Economic Release Highlights
- The December jobs report came in stronger than consensus with higher job creation (223,000 vs 200,000) and lower headline unemployment (3.5% vs 3.7%). Labor force participation ticked higher from 62.2% to 62.3%.
- Average hourly earnings growth in December came in below consensus for both MoM (0.3% vs 0.4%) and YoY (4.6% vs 5.0%) readings.
- The JOLT survey registered 10.458mm job openings, higher than the consensus spot forecast of 10.1mm and above the high end of estimate range of 10.00mm-10.33mm.
- The ISM Manufacturing Index came in at 48.4, a second consecutive decline but slightly higher than consensus forecast of 48.1 and within the estimated range of 47.5 – 49.0. The ISM Services Index surprisingly came in well below consensus estimate (49.6 vs 55.0) and dipped into contraction territory.
- U.S. PMI’s (C, M, S) of 44.6, 46.2, 44.4 came in below consensus across all three measures.

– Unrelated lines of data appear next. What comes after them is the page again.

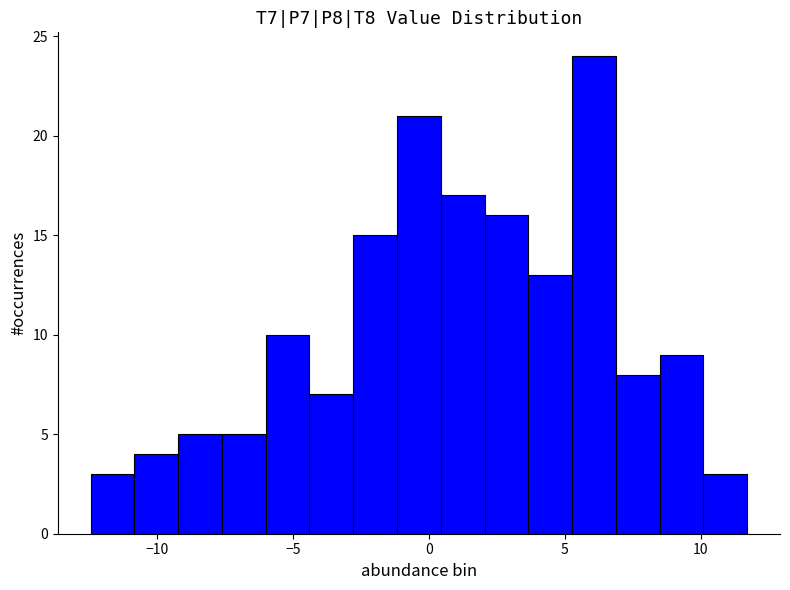

Around what value on the x-axis is the tallest bar? Give the approximate position of its centre, as read against the axis.

6.0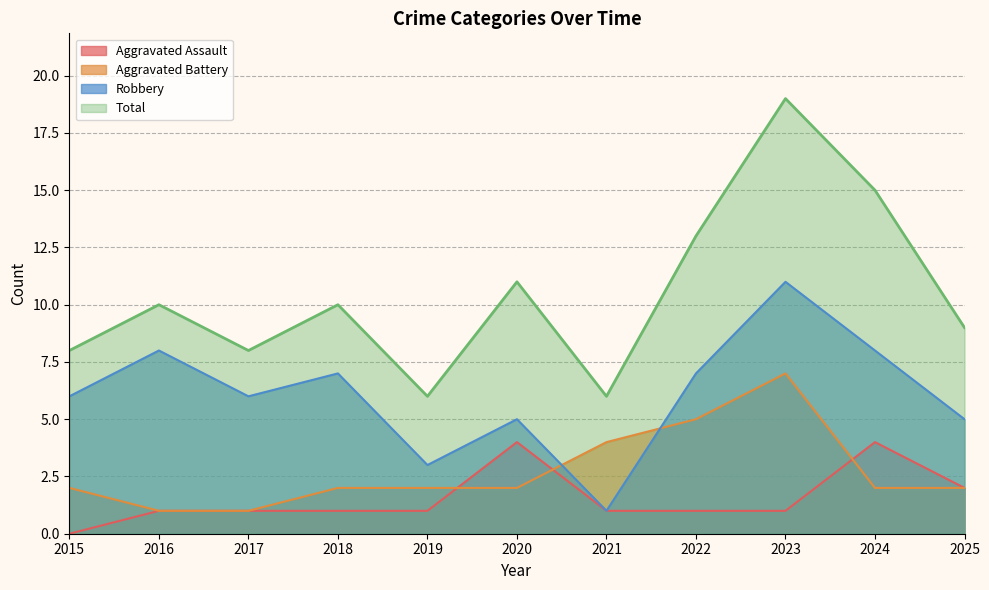

Which has a higher value, 2020 or 2024?

2020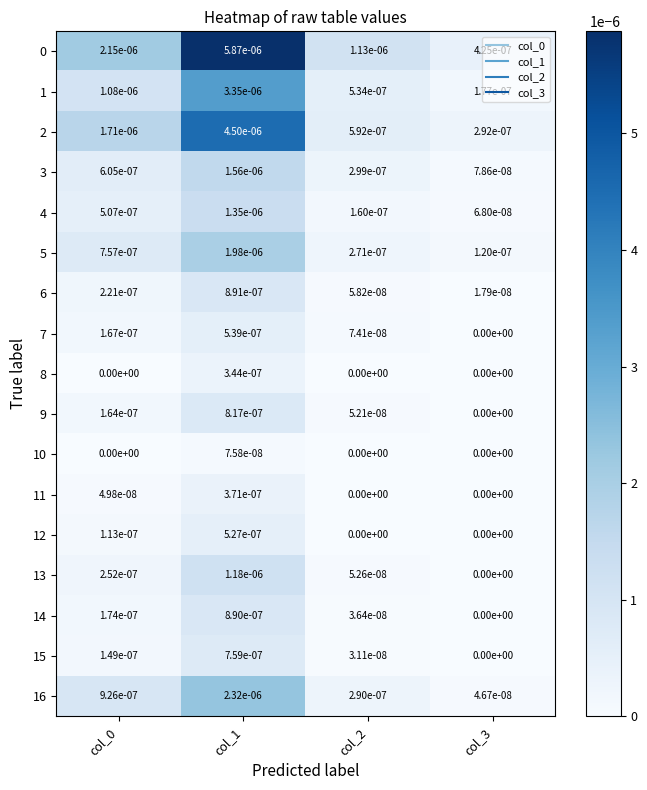

True or false: 14 has a value of 0.0 at col_3.

True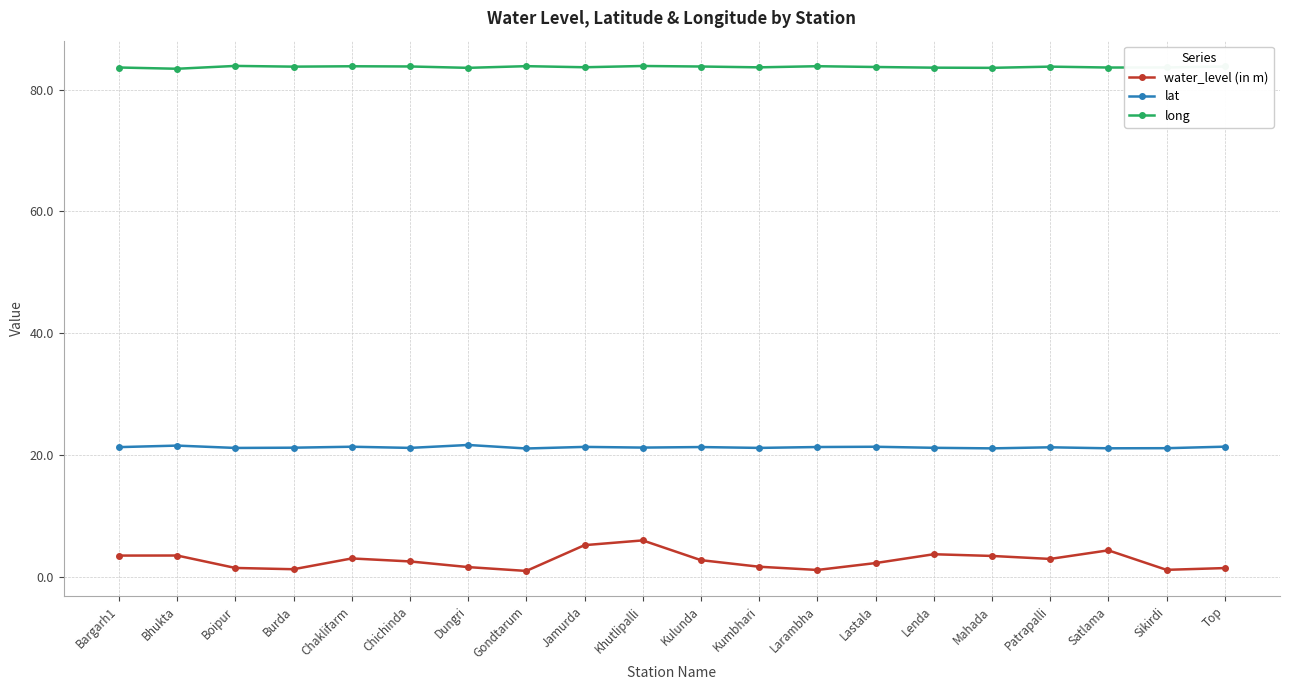

What is the difference between the second highest and second lowest values in the water_level (in m) series?

4.1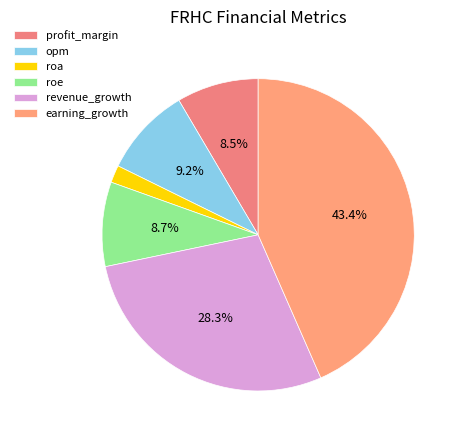

To the nearest percent, what is the average slice percentage?

17%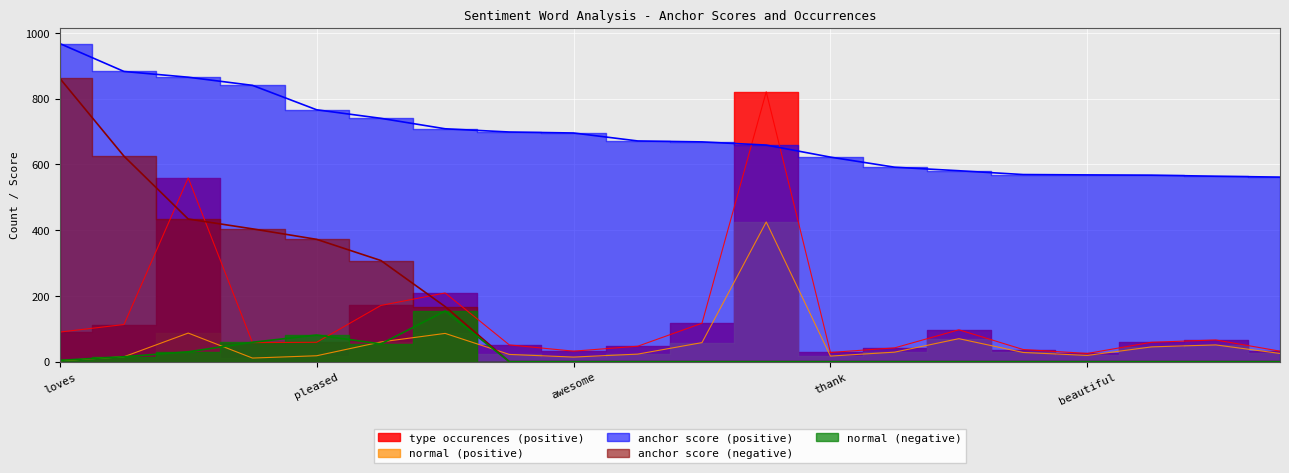

How many intersections are there between anchor score (negative) and normal (positive)?

1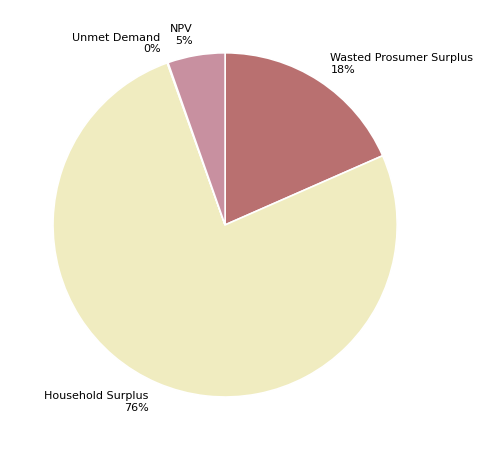

What percentage is the Wasted Prosumer Surplus 18% slice, to the nearest percent?

18%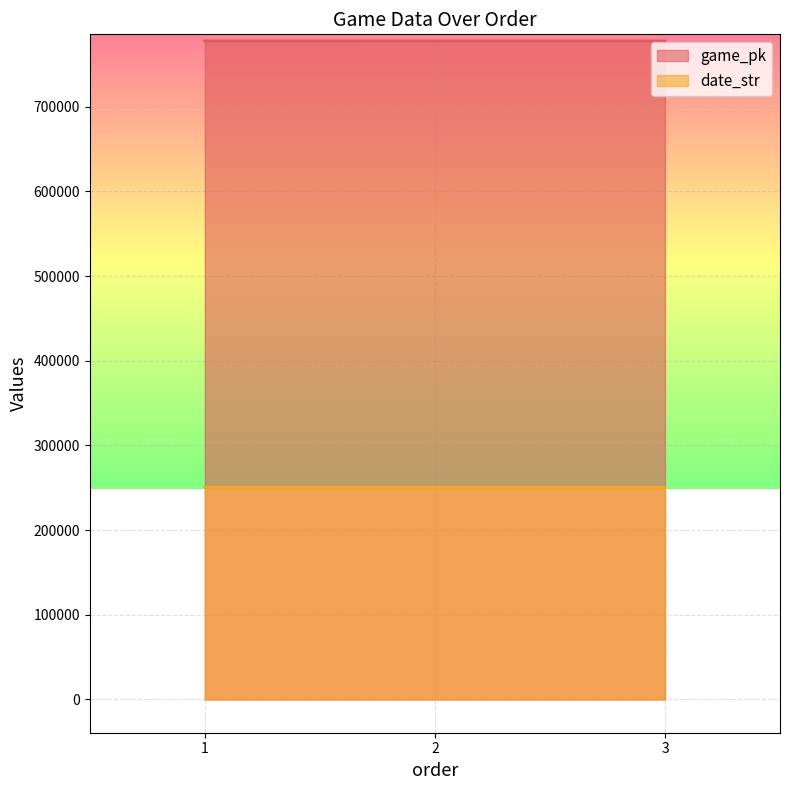

Reading left to right, transcribe all the data shown in this chart.

game_pk: 777778	777793	777801
date_str: 250525	250524	250523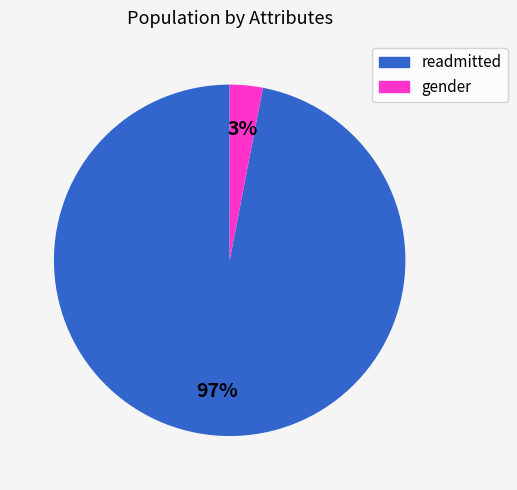

Which category accounts for the majority?

readmitted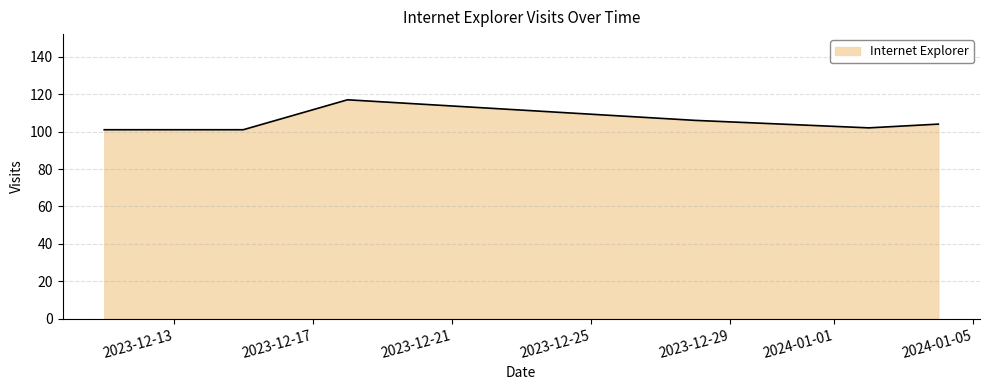

What is the difference between the second highest and second lowest values?

5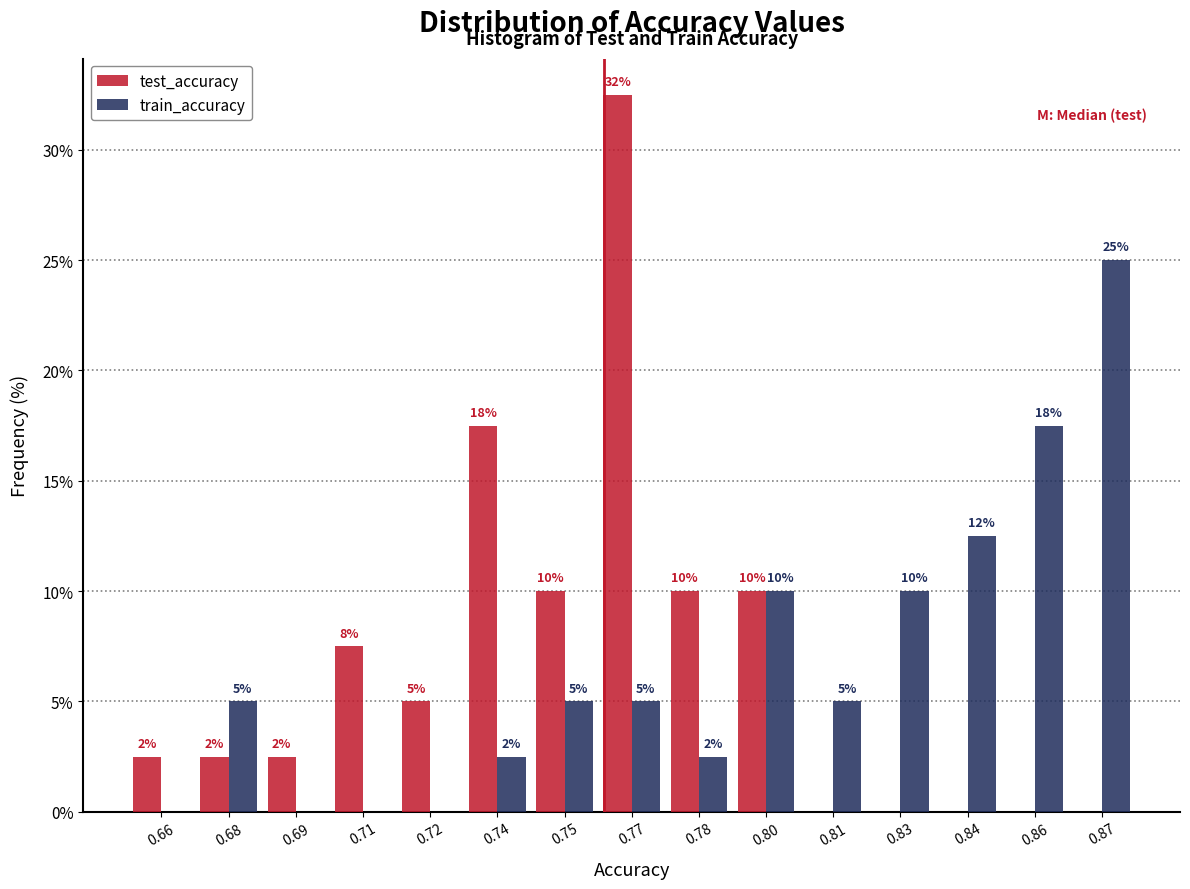

Between 0.83 and 0.86, which series saw the biggest shift?

train_accuracy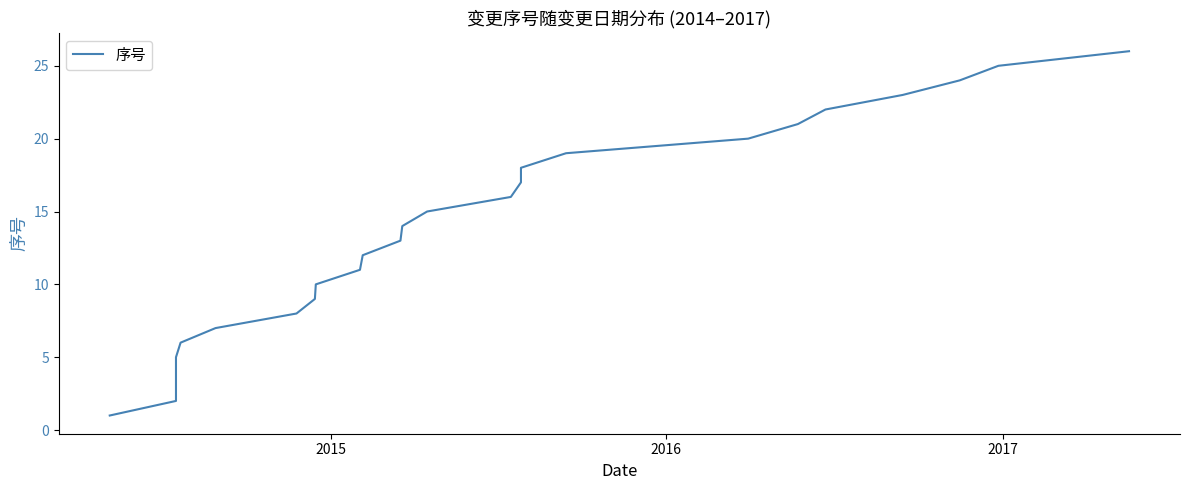

Does the chart display data point markers on the line(s)?

No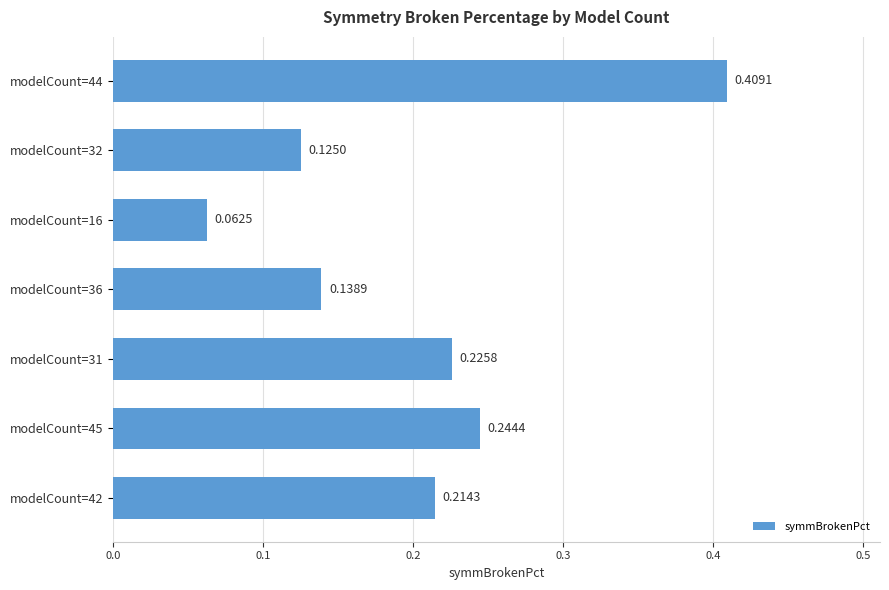

Rank the categories by value from lowest to highest.

modelCount=16, modelCount=32, modelCount=36, modelCount=42, modelCount=31, modelCount=45, modelCount=44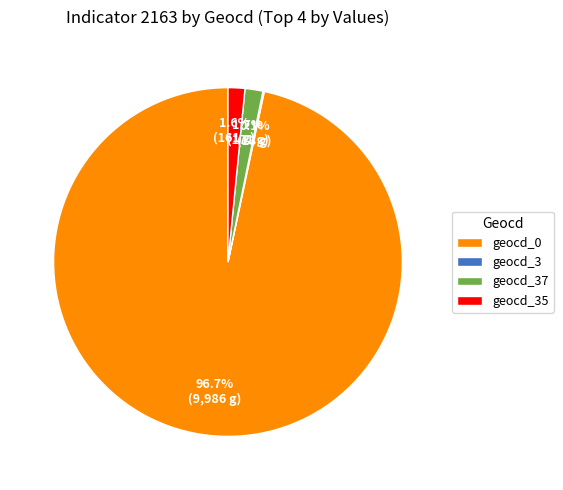

Which category has the biggest portion of the pie?

geocd_0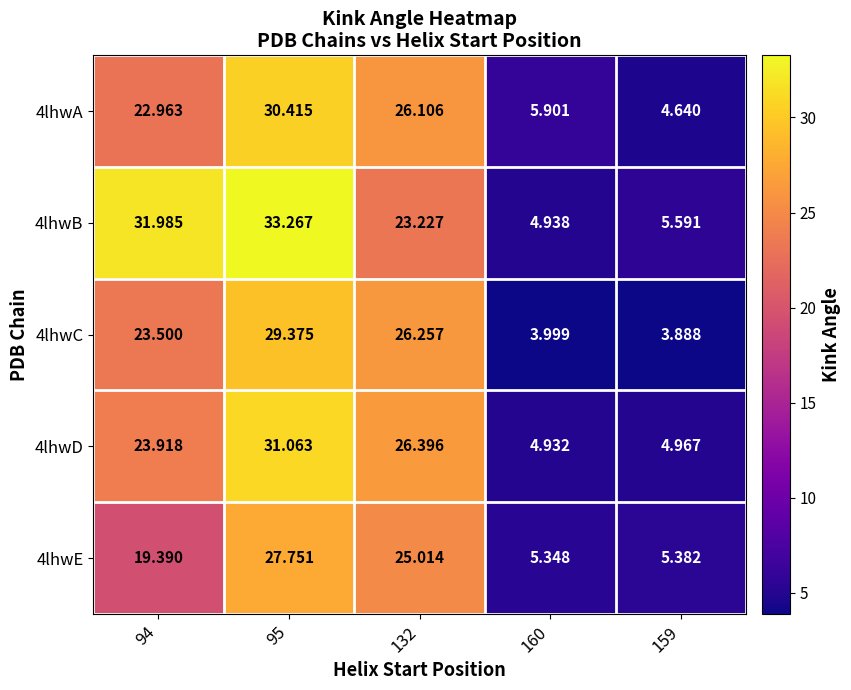

How many data points in 4lhwD are less than 23?

2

Japan’s PMIs of 50.0, 48.8, 51.7 came in above consensus. Eurozone PMIs of 48.8, 47.8, 49.1 were also higher than forecast.
- November’s J.P. Morgan Global Manufacturing PMI registered 48.6, down slightly from the prior month reading of 48.8.
- Retail Sales were softer than forecasted (-0.6% vs -0.2%) but within the consensus range of -1.1% to 0.4%. YoY retail sales growth is up 6.5%.
- The Case-Shiller Home Price Index registered -0.5% MoM and +8.6% YoY price changes, both ahead of the spot forecast and within the consensus range respectively. Pending Home Sales fell 4%, below the spot forecast of -0.5% and the low end of the range.
- The December Housing Market Index came in at 31 vs expectations of 34 and below consensus range of 32-35. Housing Starts (1.427mm) and Permits (1.342mm) came in above and below their forecasts respectively. Existing Home Sales of 4.09mm was slightly below consensus but within the consensus range, down 7.7%MoM and down 35.4% YoY.
- Industrial Production fell 0.2%, on the low end of the range and spot forecast of 0.1%.
- NFIB Small Business Optimism Index registered 91.9 vs consensus estimate of 90.8.
- Consumer Confidence reading for December came in well above the point forecast (108.3 vs 101.0) and consensus range of 98.0-103.0.
- The third and final estimate of Q3 U.S. GDP was revised higher from 2.9% to 3.2% (A/R) with Personal Consumption revised up from 1.7% to 2.3% (A/R).